> [SHORT TASK]:
In the Natural Questions dataset card, which model produced the question embeddings?
===== GIVEN PASSAGE
Natural Questions Validation

View on Hugging Face

Source dataset card and downloadable files for lance-format/natural-questions-val-lance.

A Lance-formatted version of the Natural Questions validation split — 7,830 real Google search queries paired with the full Wikipedia article a human used to answer them, plus 1–5 annotator labels per question. MiniLM question embeddings are stored inline and the dataset ships with pre-built ANN/FTS indices, all available directly from the Hub at hf://datasets/lance-format/natural-questions-val-lance/data. Sourced from google-research-datasets/natural_questions.

The NQ train split is 143 GB (307,373 rows); it is intentionally not bundled here. Add it via natural_questions/dataprep.py --splits train once disk and bandwidth allow.

Key features

Real Google search queries with the full Wikipedia article that answers each one — document_html carries the inline UTF-8 HTML, so no sidecar files or external lookups are needed at query time.
Annotator answer summaries — short_answers aggregates and dedupes spans across all annotators, yes_no_answer carries the majority vote, and the has_short_answer / has_long_answer flags make annotation-coverage filters a single predicate.
Pre-computed 384-dim question embeddings (question_emb, sentence-transformers/all-MiniLM-L6-v2, cosine-normalized) with a bundled IVF_PQ index for semantic question lookup.
One columnar dataset — scan question metadata cheaply, then read the heavy document_html only for the rows you actually want.

Splits

Split	Rows
`validation.lance`	7,830

Schema

Column	Type	Notes
`id`	`string`	NQ example id
`question`	`string`	Original Google search query
`document_title`	`string`	Wikipedia article title
`document_url`	`string`	Wikipedia article URL
`document_html`	`large_binary`	Full HTML of the article (inline; UTF-8 bytes)
`short_answers`	`list<string>`	Deduped short-answer spans across all annotators
`num_short_answers`	`int32`	Total annotator spans (incl. duplicates)
`has_short_answer`	`bool`	At least one annotator provided a short-answer span
`has_long_answer`	`bool`	At least one annotator selected a long-answer candidate
`yes_no_answer`	`string`	`YES` / `NO` / `NONE` — majority vote across annotators
`question_emb`	`fixed_size_list<float32, 384>`	MiniLM question embedding

Pre-built indices

IVF_PQ on question_emb — semantic question lookup (cosine)
INVERTED (FTS) on question — keyword and hybrid search
BTREE on id, document_title — stable lookup by identifier
BITMAP on yes_no_answer, has_short_answer, has_long_answer — cheap predicate evaluation for annotation coverage

Why Lance?

Blazing Fast Random Access: Optimized for fetching scattered rows, making it ideal for random sampling, real-time ML serving, and interactive applications without performance degradation.
Native Multimodal Support: Store text, embeddings, and other data types together in a single file. Large binary objects are loaded lazily, and vectors are optimized for fast similarity search.
Native Index Support: Lance comes with fast, on-disk, scalable vector and FTS indexes that sit right alongside the dataset on the Hub, so you can share not only your data but also your embeddings and indexes without your users needing to recompute them.
Efficient Data Evolution: Add new columns and backfill data without rewriting the entire dataset. This is perfect for evolving ML features, adding new embeddings, or introducing moderation tags over time.
==========
===== ENTRIES SUPPLIED
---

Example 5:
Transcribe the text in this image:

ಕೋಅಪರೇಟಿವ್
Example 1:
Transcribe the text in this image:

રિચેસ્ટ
==========
> [SOLUTION TO THIS TASK]:
sentence-transformers/all-MiniLM-L6-v2